The Employer Council on Flexible Compensation (ECFC) encourages employers and participants to reach out to their Representatives’ offices as soon as possible to request that they become an original cosponsor of this important, bipartisan legislation.
Some suggested talking points when contacting your Representative: 1. IRS rules stipulate that FSA participants must use all of their FSA funds by the end of the plan year or forfeit remaining funds to their employer.

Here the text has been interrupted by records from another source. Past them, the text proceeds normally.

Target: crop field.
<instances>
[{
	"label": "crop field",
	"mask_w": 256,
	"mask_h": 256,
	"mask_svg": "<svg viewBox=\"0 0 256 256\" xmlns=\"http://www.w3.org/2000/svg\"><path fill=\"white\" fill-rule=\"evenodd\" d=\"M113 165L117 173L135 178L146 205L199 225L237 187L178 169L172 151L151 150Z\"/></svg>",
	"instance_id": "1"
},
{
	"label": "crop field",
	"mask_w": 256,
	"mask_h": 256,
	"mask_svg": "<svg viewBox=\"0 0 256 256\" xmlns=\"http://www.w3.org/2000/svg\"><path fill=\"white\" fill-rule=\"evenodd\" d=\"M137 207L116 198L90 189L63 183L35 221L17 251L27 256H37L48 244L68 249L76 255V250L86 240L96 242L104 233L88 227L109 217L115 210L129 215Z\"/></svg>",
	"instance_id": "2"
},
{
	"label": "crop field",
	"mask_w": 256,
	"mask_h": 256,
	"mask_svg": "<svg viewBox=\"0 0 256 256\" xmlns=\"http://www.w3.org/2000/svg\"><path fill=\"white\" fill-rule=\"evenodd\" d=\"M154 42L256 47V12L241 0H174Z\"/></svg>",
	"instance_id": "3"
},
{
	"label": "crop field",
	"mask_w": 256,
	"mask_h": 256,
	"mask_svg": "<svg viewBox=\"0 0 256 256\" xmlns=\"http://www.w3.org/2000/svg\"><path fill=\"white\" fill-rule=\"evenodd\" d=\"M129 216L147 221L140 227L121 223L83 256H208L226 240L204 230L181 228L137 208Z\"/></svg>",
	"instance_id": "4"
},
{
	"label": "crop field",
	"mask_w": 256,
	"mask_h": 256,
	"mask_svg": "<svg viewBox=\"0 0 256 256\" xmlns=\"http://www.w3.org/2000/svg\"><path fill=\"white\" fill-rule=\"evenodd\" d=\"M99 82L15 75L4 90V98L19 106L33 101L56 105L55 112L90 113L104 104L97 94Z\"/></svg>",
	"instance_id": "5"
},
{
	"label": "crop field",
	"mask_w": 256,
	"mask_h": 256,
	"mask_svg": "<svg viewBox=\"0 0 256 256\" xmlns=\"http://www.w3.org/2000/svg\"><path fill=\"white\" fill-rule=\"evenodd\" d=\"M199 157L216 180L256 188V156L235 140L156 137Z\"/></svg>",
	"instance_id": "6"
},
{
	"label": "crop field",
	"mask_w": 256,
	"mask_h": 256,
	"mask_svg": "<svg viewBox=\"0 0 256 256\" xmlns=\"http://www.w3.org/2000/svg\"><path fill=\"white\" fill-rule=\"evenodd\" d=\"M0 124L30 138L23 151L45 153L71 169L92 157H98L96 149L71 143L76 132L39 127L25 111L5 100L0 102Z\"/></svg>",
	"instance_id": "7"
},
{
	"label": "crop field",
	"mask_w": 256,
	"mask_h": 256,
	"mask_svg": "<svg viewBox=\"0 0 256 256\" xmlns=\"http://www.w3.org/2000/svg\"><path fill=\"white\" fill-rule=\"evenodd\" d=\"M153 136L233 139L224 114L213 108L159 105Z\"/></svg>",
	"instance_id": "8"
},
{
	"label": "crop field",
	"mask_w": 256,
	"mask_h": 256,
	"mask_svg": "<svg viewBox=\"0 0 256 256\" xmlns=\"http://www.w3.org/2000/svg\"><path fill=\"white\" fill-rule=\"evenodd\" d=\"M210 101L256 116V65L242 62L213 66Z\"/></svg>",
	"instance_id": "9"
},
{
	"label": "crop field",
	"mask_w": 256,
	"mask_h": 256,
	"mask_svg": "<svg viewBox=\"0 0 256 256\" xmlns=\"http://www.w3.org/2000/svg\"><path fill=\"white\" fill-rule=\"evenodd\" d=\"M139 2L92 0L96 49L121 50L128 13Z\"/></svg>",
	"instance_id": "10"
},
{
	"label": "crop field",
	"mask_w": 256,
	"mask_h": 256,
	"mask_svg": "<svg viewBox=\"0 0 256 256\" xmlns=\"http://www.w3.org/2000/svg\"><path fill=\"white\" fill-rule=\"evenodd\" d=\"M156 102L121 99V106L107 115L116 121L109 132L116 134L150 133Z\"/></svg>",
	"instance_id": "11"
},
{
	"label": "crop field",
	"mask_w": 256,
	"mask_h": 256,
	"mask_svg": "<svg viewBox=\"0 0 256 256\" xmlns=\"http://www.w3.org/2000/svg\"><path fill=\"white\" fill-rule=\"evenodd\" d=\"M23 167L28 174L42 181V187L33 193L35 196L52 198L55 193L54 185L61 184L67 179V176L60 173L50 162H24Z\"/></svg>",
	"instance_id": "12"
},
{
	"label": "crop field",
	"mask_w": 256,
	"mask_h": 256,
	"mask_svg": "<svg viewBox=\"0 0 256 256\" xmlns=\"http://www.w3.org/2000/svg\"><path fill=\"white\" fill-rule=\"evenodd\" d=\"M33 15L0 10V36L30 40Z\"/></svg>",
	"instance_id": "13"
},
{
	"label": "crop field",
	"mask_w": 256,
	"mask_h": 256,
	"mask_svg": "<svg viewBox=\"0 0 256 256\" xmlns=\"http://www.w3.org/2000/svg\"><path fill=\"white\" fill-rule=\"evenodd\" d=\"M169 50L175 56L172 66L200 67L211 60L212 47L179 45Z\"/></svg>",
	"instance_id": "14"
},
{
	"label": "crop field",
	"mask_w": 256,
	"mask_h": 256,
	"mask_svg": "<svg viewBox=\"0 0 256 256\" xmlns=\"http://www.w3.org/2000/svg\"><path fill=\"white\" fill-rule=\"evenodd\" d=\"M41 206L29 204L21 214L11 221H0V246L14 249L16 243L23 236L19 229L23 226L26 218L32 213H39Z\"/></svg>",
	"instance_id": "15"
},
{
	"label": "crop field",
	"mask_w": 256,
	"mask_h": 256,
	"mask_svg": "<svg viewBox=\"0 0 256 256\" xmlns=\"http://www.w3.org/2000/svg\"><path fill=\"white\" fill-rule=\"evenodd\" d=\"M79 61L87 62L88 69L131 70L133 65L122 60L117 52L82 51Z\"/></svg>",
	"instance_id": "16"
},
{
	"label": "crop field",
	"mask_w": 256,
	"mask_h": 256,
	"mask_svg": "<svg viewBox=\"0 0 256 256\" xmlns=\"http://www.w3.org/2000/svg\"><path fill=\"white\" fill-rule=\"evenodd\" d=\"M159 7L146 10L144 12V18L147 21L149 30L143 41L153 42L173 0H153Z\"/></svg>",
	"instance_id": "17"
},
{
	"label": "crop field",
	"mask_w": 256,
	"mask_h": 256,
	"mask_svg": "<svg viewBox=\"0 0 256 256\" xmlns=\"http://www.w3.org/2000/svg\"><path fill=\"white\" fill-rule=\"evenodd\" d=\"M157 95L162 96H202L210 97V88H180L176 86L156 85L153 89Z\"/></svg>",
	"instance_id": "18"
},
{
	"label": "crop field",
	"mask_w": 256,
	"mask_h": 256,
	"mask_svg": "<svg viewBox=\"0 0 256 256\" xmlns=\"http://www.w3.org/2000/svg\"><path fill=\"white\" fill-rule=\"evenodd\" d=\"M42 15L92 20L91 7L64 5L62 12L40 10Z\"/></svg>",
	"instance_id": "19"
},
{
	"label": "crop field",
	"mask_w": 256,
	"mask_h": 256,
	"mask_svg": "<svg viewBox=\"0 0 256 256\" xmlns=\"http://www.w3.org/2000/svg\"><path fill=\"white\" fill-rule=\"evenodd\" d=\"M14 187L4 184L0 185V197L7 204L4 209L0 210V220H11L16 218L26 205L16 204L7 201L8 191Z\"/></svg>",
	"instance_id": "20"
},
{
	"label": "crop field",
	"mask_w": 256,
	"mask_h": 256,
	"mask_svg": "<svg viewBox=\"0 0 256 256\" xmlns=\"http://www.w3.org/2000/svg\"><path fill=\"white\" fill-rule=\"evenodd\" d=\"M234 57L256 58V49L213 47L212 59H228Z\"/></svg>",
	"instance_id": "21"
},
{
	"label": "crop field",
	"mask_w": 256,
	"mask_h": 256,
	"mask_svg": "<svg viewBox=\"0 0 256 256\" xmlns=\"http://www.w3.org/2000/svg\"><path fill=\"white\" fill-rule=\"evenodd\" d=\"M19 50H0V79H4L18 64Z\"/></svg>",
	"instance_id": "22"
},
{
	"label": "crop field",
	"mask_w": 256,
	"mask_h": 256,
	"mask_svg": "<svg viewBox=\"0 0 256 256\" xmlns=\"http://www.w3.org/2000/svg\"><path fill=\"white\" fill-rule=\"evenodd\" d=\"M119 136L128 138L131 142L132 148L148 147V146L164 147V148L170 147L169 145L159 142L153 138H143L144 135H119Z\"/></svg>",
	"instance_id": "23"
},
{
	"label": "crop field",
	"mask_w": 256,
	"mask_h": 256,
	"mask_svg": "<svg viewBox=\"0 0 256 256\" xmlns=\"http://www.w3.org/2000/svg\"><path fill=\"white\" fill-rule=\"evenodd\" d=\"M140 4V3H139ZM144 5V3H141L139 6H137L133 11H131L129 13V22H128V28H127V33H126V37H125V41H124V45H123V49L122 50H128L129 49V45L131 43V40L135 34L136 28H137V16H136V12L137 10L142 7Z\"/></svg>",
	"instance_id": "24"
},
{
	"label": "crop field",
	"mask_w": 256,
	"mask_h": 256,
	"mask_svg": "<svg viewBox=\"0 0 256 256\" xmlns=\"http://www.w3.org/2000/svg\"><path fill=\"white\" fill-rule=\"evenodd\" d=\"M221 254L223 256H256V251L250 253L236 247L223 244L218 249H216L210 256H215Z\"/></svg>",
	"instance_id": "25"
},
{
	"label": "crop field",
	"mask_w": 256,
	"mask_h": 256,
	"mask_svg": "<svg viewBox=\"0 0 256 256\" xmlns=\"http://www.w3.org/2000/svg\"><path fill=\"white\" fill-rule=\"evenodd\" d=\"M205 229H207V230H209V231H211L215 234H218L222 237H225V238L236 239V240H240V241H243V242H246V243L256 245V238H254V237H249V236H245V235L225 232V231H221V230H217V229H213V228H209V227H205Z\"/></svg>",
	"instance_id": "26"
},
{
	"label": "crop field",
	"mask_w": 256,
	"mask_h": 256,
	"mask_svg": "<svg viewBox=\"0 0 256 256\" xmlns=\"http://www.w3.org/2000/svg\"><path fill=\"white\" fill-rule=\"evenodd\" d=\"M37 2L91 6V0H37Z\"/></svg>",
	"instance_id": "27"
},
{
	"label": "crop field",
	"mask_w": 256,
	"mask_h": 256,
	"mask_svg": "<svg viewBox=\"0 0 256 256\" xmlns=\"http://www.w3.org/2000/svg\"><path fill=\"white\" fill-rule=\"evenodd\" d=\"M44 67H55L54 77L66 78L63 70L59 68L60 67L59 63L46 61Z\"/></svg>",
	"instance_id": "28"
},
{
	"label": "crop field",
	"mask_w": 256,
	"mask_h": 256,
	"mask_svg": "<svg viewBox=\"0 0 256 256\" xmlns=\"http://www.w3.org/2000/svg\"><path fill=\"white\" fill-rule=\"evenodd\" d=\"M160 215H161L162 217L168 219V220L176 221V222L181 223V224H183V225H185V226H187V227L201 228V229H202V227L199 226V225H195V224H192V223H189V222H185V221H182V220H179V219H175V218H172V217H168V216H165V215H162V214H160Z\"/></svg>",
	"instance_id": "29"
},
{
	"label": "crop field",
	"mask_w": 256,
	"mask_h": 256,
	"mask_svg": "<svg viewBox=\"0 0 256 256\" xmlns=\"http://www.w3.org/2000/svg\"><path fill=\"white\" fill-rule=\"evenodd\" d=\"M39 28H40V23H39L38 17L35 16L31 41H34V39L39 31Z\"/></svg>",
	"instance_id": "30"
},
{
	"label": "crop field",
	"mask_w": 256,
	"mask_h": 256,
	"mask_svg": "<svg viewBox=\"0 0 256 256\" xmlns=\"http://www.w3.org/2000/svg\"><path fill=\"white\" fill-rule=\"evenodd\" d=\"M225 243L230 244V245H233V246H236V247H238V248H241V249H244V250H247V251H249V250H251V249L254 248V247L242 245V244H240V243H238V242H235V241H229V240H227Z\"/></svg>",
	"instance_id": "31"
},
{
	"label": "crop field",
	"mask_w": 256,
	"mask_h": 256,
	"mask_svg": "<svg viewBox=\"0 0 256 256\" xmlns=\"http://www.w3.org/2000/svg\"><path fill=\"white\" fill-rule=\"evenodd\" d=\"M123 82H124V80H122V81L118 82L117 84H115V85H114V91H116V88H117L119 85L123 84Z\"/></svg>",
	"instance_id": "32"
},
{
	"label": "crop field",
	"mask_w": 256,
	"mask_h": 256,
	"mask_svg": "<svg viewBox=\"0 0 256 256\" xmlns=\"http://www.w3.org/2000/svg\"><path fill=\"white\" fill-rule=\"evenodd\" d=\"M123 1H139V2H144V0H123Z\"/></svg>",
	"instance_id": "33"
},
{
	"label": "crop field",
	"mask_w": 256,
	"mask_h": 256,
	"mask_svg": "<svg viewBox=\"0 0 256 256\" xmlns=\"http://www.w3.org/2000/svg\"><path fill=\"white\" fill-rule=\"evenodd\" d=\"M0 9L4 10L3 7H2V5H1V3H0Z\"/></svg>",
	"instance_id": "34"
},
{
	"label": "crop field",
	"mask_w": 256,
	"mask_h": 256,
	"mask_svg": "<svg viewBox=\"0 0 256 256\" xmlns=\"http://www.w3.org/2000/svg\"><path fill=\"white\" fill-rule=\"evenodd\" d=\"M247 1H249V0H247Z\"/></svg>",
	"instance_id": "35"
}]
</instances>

2. Many Americans forego participating in an FSA, which can help them meet copayments and deductibles, as well as pay for services not covered by insurance, because they fear losing any of their unused money.
3. Eliminating the use it or lose it rule and allowing a cash-out, as called for the Medical Flexible Spending Account Improvement Act, is a sensible approach to address this issue.